I did lots of other stuff this weekend, too: saw an amazing opera, went to an unbelievable Hollywood costume exhibition, went out to dinner to celebrate my birthday (which was yesterday), did part of a very hard writing exercise, read about half of Toni Morrison's Jazz. Having a real job, even though it's part-time, has really changed the shape of my free hours, which is why so much had to squeeze into those two days. Lots to say about that, but I don't really want to get into it, here or anywhere else, honestly.
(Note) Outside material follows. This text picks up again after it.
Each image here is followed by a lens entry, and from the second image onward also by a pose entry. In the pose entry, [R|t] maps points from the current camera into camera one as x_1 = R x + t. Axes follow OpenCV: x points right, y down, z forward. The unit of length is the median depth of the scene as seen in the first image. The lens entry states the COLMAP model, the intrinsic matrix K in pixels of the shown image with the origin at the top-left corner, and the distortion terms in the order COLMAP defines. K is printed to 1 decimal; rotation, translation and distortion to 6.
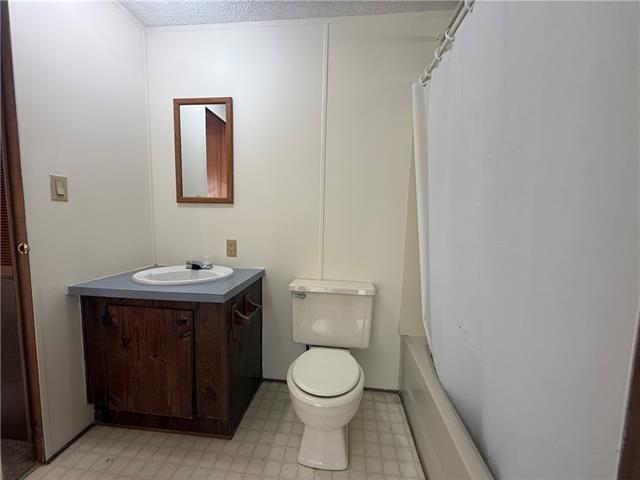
lens RADIAL K [[254.9, 0, 318.6], [0, 254.9, 239.5], [0, 0, 1]] dist [0.000606, 0.000057]
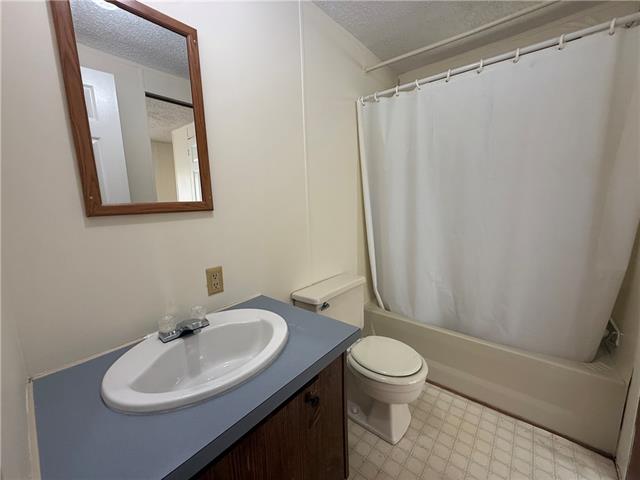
lens RADIAL K [[254.9, 0, 318.6], [0, 254.9, 239.5], [0, 0, 1]] dist [0.000606, 0.000057]
pose [[0.564955, -0.161135, 0.809235, -0.706423], [0.116832, 0.986487, 0.114865, -0.112527], [-0.816808, 0.029652, 0.576146, 0.426758]]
Although it is part of the reason why there was no post in this space on Friday. I didn't know what to write about, and I didn't really have the mental time to come up with a topic. I asked for feedback about post topics on Facebook and got some good answers, so look for that this Friday and in other posts to come. In the meantime, I think I'll veer right back to the story I revised this weekend as an opportunity to talk about the first-person plural point of view.
If you don't know what I mean, first-person plural is "we."
We found what we were looking for in the small freezer at the front of the shop - Cornettos, of course, in paper wrappers, which we greedily tore open and crunched and licked until they were gone.
If you didn't just get the urge to watch Shaun of the Dead, I'm not sure we can be friends anymore |
After he read the Girl Scout story, which is written in first-person plural, Matt asked me who else writes in this POV. I told him Joshua Ferris, of course, Then We Came to the End, and he said yeah, you always mention that guy, who else? I said um...well, me, I guess. I'd told him that first-person plural wasn't an uncommon way to tell a story, but promptly failed to think of any other stories or novels I've read in that POV. (Examples are welcome in the comments.)
What is first-person plural good for? I can't give you college-sanctioned answers to that question, but I can tell you that I've used it for two stories (and read it in a well-executed novel) where the intention was to give the sense of a collective mindset. Whether that mindset is actually shared in its entirety by the whole group of characters to whom the "we" refers is part of what gives the stories, or the novel, their tension. In End, the characters are all co-workers, so the POV serves as an interesting commentary on the nature of the millennial workplace. Ferris also positions the co-workers separately from their boss, who is quietly battling breast cancer, throughout the novel. There's a we and then there's a she. It's a useful construct for character conflict.
The characters that compose the we also have separate identities - ways in which they stand apart from what they share as part of the collective. In both of the stories I've written in first-person plural, this distinction crops up at a crucial point in the narrative. It's meant to be the crest of a wave, the point when the prose points out the characters' distinctions.
A few of us wonder again whether she’s sleeping with Ray, and whether this means that she has his ear. Only two of us know that she isn’t and doesn’t.In the Girl Scout story, my intention was to invoke a specter from my childhood: The Other Mothers. O, the dreaded Other Mothers. The heartless, judgy, gossipy clan of women who do everything right and observe every tiny thing you do wrong. For whom there are evidently thirty hours in the day to accomplish it all, instead of your own twenty-four. Who notice, and remember forever, the one day your child had dirty fingernails or tangled hair, the one day you yanked your kid by the arm and yelled instead of speaking patiently and wisely, the one day you put Doritos into the lunch box instead of apple slices. Of course The Other Mothers are not a united army (God help us all if they become one), but the ways in which they are the same are virulent, and have the potential to form interesting conflicts at, say, a Girl Scout meeting at which there arrives a new and different mom. Enter first-person plural, where The Other Mothers are the we.
I mean, thank goodness |
I don't know if I'm doing this right, of course. It's possible that the conclusions I drew about what I observed in End are not the correct conclusions, and I'm using first-person plural wrong. I guess Monday will be an opportunity to hear about that, and to find out from our professor if there's something else I could or should be doing with the POV. If I'm wrong, I will mind, of course, but I'll mind a lot less than I would if I hadn't had the opportunity to put this story on paper in the meantime.
See you Friday. We'll be waiting.
3 comments:
Jeffrey Eugenides' Virgin Suicides is first person plural-- and Karen Lee Boren's novella Girls in Peril as well. I think it's a wonderful perspective, but I'm kind of glad it's underused-- it feels like a rare, unusual treat.
Also, Katharine, I want to read your stories. It's so great to get to read your posts here, and… I want more!
Also, ST is Sido Tise, oh my goodness.
YES, Virgin Suicides, I always forget that one. That's a great use of the POV. Thanks for reminding me. And thanks for the compliment!